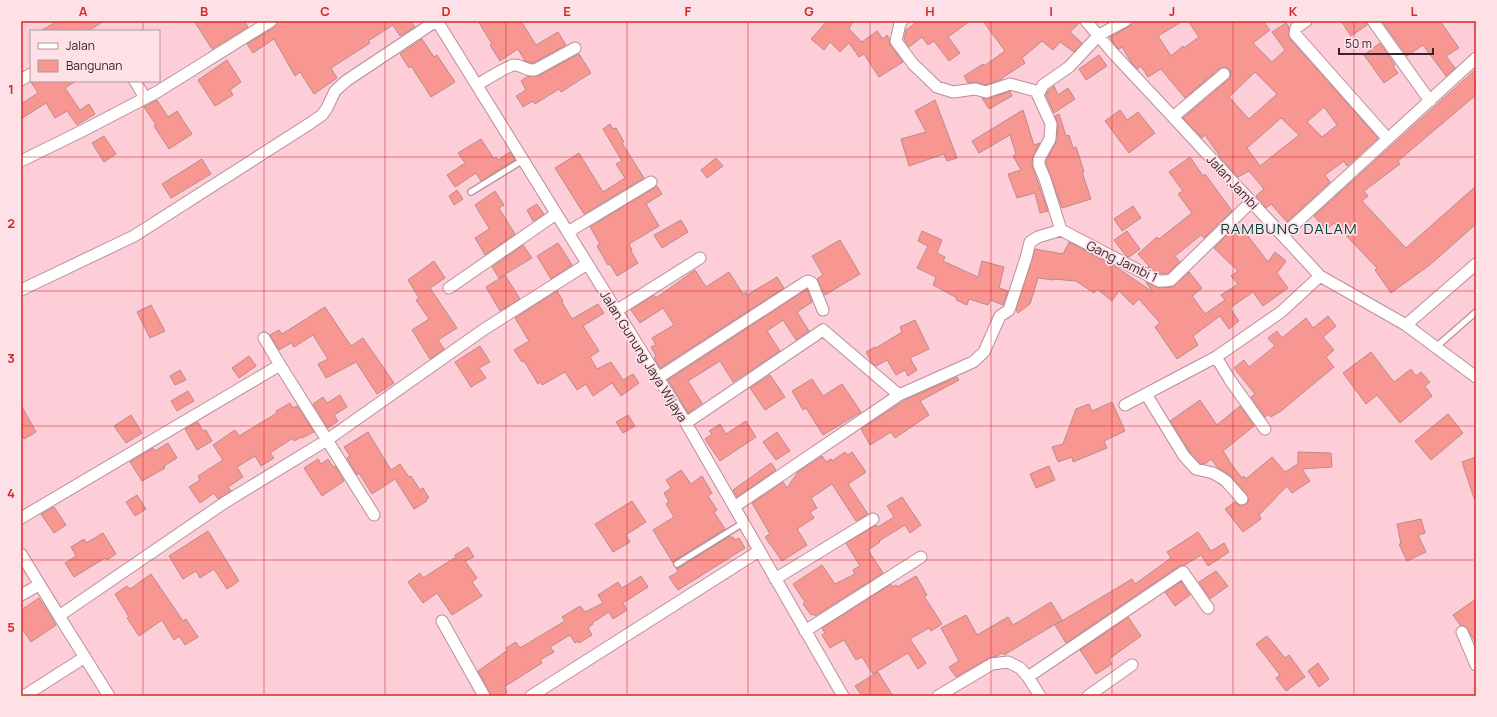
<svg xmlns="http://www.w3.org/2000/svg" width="1497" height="717" font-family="Manrope,sans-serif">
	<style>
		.building { fill: #f89692; stroke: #b98c89; fill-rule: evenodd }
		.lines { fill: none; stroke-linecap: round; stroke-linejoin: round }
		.lane-casing { stroke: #bb8f99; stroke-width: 8 }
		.street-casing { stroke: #bb8f99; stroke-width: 13 }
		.lane { stroke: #fff; stroke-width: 5.5 }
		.street { stroke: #fff; stroke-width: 11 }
		.grid { fill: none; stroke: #d62828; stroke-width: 1; stroke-opacity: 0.55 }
		.labels { text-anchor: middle; stroke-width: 3.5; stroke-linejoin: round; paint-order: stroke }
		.street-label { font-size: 13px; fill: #37252a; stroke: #fee1e7 }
		.quarter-label { font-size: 15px; letter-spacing: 1px; fill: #003f38; stroke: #fee1e7 }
		.neatline { fill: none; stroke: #d62828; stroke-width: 1.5 }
		.grid-label { font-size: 13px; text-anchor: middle; font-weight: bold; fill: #d62828 }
	</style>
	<rect width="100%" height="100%" fill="#fdced8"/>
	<path class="building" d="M58,21H104L88,31H40Z
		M194,21H244L248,27L212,49Z
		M278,21H411L415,27L400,36L393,25L368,41L370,43L331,68L337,78L314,94L300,72L295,76L274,39L253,53L247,44L275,27Z
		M478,21H521L536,45L558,32L566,45L533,63L525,61L518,49L500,61L490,45L492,44Z
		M827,21H853L849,29L862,42L877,31L883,39L887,35L889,38L890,45L903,62L879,77L864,54L859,57L849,43L840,52L830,42L824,50L811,39Z
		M918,21H970L948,37L960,53L949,61L934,41L928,45L922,37L909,47L904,39L906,30Z
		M983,21H1079V23L1070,32L1082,43L1074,52L1060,42L1053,50L1042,41L1022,58L1025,63L1002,78V79L986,85L977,82L968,83L964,76L983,64L984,66L1005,51Z
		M1136,21H1183L1158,36L1171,56L1183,46L1184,48L1199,37L1188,21H1263L1270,30L1253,43L1272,62L1285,50L1272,32L1286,23L1289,27L1288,33L1290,39L1378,138L1347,166L1344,161L1325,175L1330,182L1287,222L1271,204L1266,208L1256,196L1264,189L1249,171L1238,177L1223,161L1205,135L1202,138L1183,118L1229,79L1231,76L1230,70L1226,67L1220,68L1185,98L1161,69L1148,77L1141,66L1137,69L1131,62L1122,47L1119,49L1115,45L1110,37L1128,27ZM1255,72L1277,94L1249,119L1229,97ZM1324,107L1337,125L1322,137L1307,122ZM1281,118L1299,135L1260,166L1247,148Z
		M1341,21H1366L1367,25L1351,36Z
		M1382,21H1440L1459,48L1446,56L1455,68L1446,76L1423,45L1407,56Z
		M422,39L434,57L437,55L455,82L431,97L411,66L409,68L400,54Z
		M1380,43L1395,65L1393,66L1398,73L1384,83L1364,55Z
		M579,54L591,73L561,92L559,89L535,104L533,101L523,107L516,96L526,90L521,81L528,76H538Z
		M1099,55L1107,66L1086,80L1079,69Z
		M227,60L241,82L230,90L233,95L215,106L198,80Z
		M1476,69V95L1398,161L1400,164L1364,191L1368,196L1362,201L1406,248L1476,186V224L1431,264L1391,293L1375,270L1377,268L1334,223L1326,230L1314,216Z
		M33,81H76L65,88L80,110L89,104L95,114L77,125L67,111L55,118L46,103L21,119V104L38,93L31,82Z
		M1054,86L1058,95L1068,88L1075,99L1054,113L1046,95L1048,91Z
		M1010,91L1012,96L989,109L982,98L988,99Z
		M157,100L168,117L177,111L192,134L169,149L154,126L156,125L144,107Z
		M935,100L957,158L947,161L944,154L909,166L901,139L926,132L915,111Z
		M1023,110L1034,145L1040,143L1033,156L1032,165L1048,211L1040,213L1035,193L1017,198L1008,174L1021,170L1013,156L1016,154L1010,135L979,153L972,141Z
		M1120,110L1127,120L1138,112L1155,133L1129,153L1105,121Z
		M1059,114L1066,136L1069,135L1073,148L1076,147L1080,159L1084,172H1082L1091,199L1062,208L1046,164V161L1057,140L1058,124L1055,116Z
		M610,124L613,129L616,128L624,142L622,143L644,178L584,214L555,168L579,153L603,192L625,178L616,164L622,161L603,129Z
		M104,136L116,154L104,162L92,143Z
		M481,139L494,159L496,157L498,160L510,152L515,160L481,181L476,173L455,187L447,175L465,163L458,153Z
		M1190,157L1203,176L1205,174L1232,211L1204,238L1201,235L1175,256L1180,262L1168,273L1161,274L1148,267L1149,266L1138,254L1157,237L1159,239L1192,213L1178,194L1183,191L1169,172Z
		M716,158L723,166L707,178L701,170Z
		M202,159L211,174L171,198L162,184Z
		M657,186L662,194L646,204L659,226L629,244L632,250L631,251L638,263L617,276L610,264L608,265L597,246L600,244L590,227Z
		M457,190L463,199L454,205L449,196Z
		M495,191L504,205L499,208L515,234L485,255L475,238L489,229V228L475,205Z
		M537,204L544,214L533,221L527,210Z
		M1133,206L1141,218L1122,231L1114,219Z
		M681,220L688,232L662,248L654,235Z
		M1237,225L1248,236L1268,262L1275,252L1286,261L1277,273L1288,288L1263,306L1253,292L1230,308L1239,321L1229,329L1220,316L1193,336L1198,345L1177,359L1155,327L1160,323L1139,299L1133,305L1119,291L1112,301L1097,289L1094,293L1076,281L1053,279V280L1038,278L1030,304L1018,313L1016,310L1035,249L1063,254L1069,242L1113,265L1153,292L1146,282L1159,288L1172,287L1189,272L1202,288L1192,296L1205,314L1225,300L1221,295L1238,284L1231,276L1238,271L1214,248Z
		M922,231L942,240L937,253L945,257L943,261L978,277L982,261L1004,267L999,288L1008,291L1003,305L990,300L988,305L969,299L967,305L956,300L957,298L933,285L936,277L917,268L928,246L918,241Z
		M1127,231L1140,249L1129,257L1126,256L1114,240Z
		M840,240L860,274L825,295L817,279L823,275L812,256Z
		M558,243L572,265L551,279L537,256Z
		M523,245L532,258L499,278L492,267Z
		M434,261L445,278L430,288L457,328L438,340L444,349L430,359L412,330L429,319L416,300L419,298L408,280Z
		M695,270L706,287L729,272L743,294L746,292L747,295L777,277L784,288L660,368L654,358L656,356L651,347L656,345L652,338L674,325L663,308L640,323L631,310L654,295L656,298Z
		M505,275L520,299L500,311L486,287Z
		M807,289L812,302L797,312L809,331L796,340L783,320L767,331L780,351L733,382L720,361L688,381L702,403L688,413L668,380Z
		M557,291L563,301L562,302L572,319L598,304L604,313L583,326L599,351L590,357L597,369L611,362L623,380L633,374L639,383L621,396L612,383L593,396L586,384L577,390L565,372L542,385L540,382L538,384L524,361L522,362L514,350L529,341L515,318Z
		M151,305L165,331L150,338L137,312Z
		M325,307L351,346L363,338L394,383L377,394L356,362L326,378L318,364L328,359L313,335L294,347L291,343L279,350L270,335L279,330L282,334Z
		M1328,316L1336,326L1323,337L1334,350L1326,357L1334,367L1281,411L1271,417L1269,414L1265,417L1251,397L1255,394L1234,368L1244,360L1249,367L1275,346L1268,338L1277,331L1282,338L1306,318L1313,328Z
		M915,320L929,349L910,358L917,370L908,376L905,370L896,375L887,360L876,366L872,363L866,352L875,347L876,348L902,332L900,327Z
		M480,346L490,362L479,368L486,378L471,387L455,362Z
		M1371,352L1394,382L1411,369L1416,376L1421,372L1430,382L1425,386L1432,396L1400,423L1377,395L1366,404L1343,373Z
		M249,356L256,366L239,378L232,368Z
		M180,370L186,380L175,385L170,376Z
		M770,375L785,397L765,410L750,388Z
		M957,377L959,380L920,401L929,415L895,438L891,432L870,445L861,429L905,400Z
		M812,379L823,396L842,384L861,412L823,435L806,408L803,410L792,391Z
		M188,391L194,401L177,411L171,401Z
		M340,395L347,407L334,415L338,421L328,428L313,404L323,397L327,403Z
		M1200,400L1217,425L1240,406L1254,426L1223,451L1229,460V461L1242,478L1244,476L1246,479L1272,457L1285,472L1298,464V452L1331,453L1332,467L1302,469L1310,481L1292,493L1287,486L1259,515L1261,519L1243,532L1225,509L1235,502L1240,506L1246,504L1249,501L1247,495L1231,476L1218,468L1211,459L1205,464L1200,463L1190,452L1170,421Z
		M1112,402L1125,431L1104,441L1107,448L1073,462L1072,457L1058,462L1052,447L1063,444L1076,409L1089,404L1092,411Z
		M290,403L293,408L297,406L314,432L302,438V437L294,441L293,438L270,453L274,458L261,466L255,456L237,467L243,477L228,487L231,491L218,499L214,493L200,503L189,487L200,480L198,476L223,460L213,445L235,430L239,436L277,413L276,411Z
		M21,405L36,432L24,439L21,433Z
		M1448,414L1463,433L1431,460L1415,441Z
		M131,415L142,433L126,443L114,426Z
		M628,415L635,426L623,433L616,422Z
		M746,421L756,437L720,461L705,439L712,434L709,431L720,424L726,434Z
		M198,422L203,431L206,430L212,441L197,450L185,429Z
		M368,432L391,470L400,464L409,477L411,476L420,490L423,488L429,498L426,499L427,501L414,509L395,479L372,494L359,473L357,475L347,458L350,456L344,447Z
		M777,432L790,451L776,460L763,442Z
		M168,443L177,458L164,466L165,468L142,481L130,462L153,448L155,451Z
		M845,452L848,455L852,452L866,472L848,484L868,514L856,521L832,484L811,498L817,508L810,512L814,518L797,529L807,545L782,561L765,537L770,534L752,503L783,482L787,488L798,472L822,456L826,462L831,459L832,461Z
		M1476,457V498H1474L1462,462Z
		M318,459L321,464L328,459L333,467L335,466L344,481L322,496L304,468Z
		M771,463L776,470L737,497L733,490Z
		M1049,466L1055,480L1036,488L1030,474Z
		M681,470L691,484L702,476L712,493L708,496L717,510L714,512L725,529L675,560L673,563L653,530L674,517L666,504L669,502L664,493L671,488L666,480Z
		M137,495L146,509L135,516L126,502Z
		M902,497L921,525L910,533L905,525L879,541L880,542L868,550L883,573L815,616L813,614L811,615L803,604L805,602L793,584L822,565L835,584L855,574L853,570L860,566L846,543L876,525L878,527L894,517L887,506Z
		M632,501L646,522L626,535L630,542L613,552L595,524Z
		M54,507L66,525L54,533L41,514Z
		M1421,519L1425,533L1418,535L1426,552L1407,561L1399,544H1401L1397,524Z
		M208,531L239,581L227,589L214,569L200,578L196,571L183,579L169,556Z
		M1198,532L1211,551L1224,543L1229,552L1208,566L1201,555L1185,565L1179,566L1066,643L1055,625L1132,579L1135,584L1171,558L1167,552Z
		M103,533L116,554L107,560L105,558L74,577L65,563L76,556L71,547L84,539L86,543Z
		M730,536L731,538L733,537L735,540L739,538L745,548L678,590L669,577L678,572L676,568H679Z
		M468,547L474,557L465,561L477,578L472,582L482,596L452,615L437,593L423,603L408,582L420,573L423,578L456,557L455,555Z
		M1216,571L1228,586L1210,599L1199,582Z
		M151,574L183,621L186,619L198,637L185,645L179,636L174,640L162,620L139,636L127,618L129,617L115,594L127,586L130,589Z
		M641,576L648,587L623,603L627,610L613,619L609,612L592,623L593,624L588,628L592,635L579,643L578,641L575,643L570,635L550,647L554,652L540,660L542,663L504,687L507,692L501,696H492L478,671L508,650L506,648L516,642L520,648L565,621L562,617L580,606L585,612L603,603L598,595L618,582L622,588Z
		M916,576L927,595L924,596L942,624L931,631L929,628L910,639L926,663L918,669L908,653L873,674L862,657L856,660L844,640L830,648L822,635L825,633L822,628L891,584L892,587L896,585L897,587Z
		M1181,582L1190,595L1175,606L1165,592Z
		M39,598L56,625L31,642L21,627V610Z
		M1476,599V643L1466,627L1460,625L1453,615Z
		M1051,602L1062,620L1004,655L1002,653L997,656L989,658L956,677L949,667L959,661L941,628L966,615L977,635L1008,617L1013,625Z
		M1128,617L1141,636L1109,659L1112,664L1096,674L1080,650Z
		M1267,636L1285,658L1289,655L1305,677L1286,691L1276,678L1280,675L1256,644Z
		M1318,663L1329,679L1319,687L1308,671Z
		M878,672L893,696H862L855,686Z"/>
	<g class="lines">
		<g class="lane-casing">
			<path id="lane" d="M471,192L523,160
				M1436,347L1476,312
				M677,564L743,523"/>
		</g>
		<g class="street-casing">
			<path id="street" d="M437,21L686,423L843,696
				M902,21L900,23L896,41L913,64L937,87L953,92L975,89L986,92L1010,84L1036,91L1051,124L1050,139L1039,159V165L1045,179L1061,230
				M1086,21L1113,53L1173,117L1320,276L1406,325L1476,377
				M1306,21L1296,28L1295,34L1388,139
				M1373,21L1430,101
				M21,80L31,74
				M135,81L145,98
				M477,85C484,81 507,66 514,65C521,64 525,71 535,70L575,48
				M1038,95L1043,85L1069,67L1099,35L1125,21
				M1173,117L1224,74
				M21,161L84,130L157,92L271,21
				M1061,230L1159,281H1165L1171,280L1251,202
				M568,232L651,182
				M1283,235L1476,58
				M449,288L556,214
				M21,290L134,236L309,124L322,115L327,108L335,91L346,81L436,21
				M616,311L700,258
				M1406,325L1476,264
				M264,338L280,365
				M1216,357L1230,380L1265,429
				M658,378L804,283L808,281L812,283L823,310
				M1146,394L1184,456L1196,469L1213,473L1220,477L1226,481L1242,499
				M1125,405L1216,357L1281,312L1320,276
				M686,423L823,330L899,395
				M734,507L899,395L973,362L984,352L1000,316L1009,310L1026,258L1030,242L1038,237L1061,230
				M21,518L280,365L374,515
				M21,554L59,616
				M775,579L873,519
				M21,595L39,585
				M442,621L484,696
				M805,631L921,557
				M1462,632L1476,665
				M1028,677L1183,572L1208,608
				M24,696L85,657
				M109,696L59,616L224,503L327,440L483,330L587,264
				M531,696L759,551
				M938,696L992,664L1008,662L1020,668L1028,677L1040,696
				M1088,696L1132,665"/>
		</g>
		<use href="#lane" class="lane"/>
		<use href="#street" class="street"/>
	</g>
	<path class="grid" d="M143,21V31M264,21V696M385,21V696M506,21V696M627,21V696M748,21V696M870,21V696M991,21V696M1112,21V696M1233,21V696M1354,21V696M143,81V696M21,157H1476M21,291H1476M21,426H1476M21,560H1476"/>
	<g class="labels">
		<g class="street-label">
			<text transform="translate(1233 182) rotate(47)" y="5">Jalan Jambi</text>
			<text transform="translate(1122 261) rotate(26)" y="5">Gang Jambi 1</text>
			<text transform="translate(644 356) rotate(58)" y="5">Jalan Gunung Jaya Wijaya</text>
		</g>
		<g class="quarter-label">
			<text x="1289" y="234">RAMBUNG DALAM</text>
		</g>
	</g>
	<rect width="1497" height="717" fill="none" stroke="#fee1e7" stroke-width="44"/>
	<rect x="30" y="30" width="130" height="52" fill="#fee1e7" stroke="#ae969b"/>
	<rect x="38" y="43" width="20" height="6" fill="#ffffff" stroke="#ae969b"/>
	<text x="66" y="50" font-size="12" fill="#37252a">Jalan</text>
	<rect x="38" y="60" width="20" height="12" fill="#f89692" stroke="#ae969b"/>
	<text x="66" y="70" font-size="12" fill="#37252a">Bangunan</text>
	<path d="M1339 48v6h94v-6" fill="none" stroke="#37252a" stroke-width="2"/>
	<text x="1345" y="48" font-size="12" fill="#37252a" stroke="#fee1e7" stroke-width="3" paint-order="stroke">50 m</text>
	<rect x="22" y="22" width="1453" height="673" class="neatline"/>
	<g class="grid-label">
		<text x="83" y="16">A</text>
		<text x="204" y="16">B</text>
		<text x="325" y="16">C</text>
		<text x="446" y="16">D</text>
		<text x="567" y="16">E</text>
		<text x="688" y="16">F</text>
		<text x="809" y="16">G</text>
		<text x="930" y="16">H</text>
		<text x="1051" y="16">I</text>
		<text x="1172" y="16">J</text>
		<text x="1293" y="16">K</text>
		<text x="1414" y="16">L</text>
		<text x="11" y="94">1</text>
		<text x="11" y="228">2</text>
		<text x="11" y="363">3</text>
		<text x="11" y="498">4</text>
		<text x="11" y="632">5</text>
	</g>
</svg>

WHAT YOU NEED TO DO. Whenever a line in the material contains the word "lines", copy that line.

SOLVED EXERCISE.
		.lines { fill: none; stroke-linecap: round; stroke-linejoin: round }
	<g class="lines">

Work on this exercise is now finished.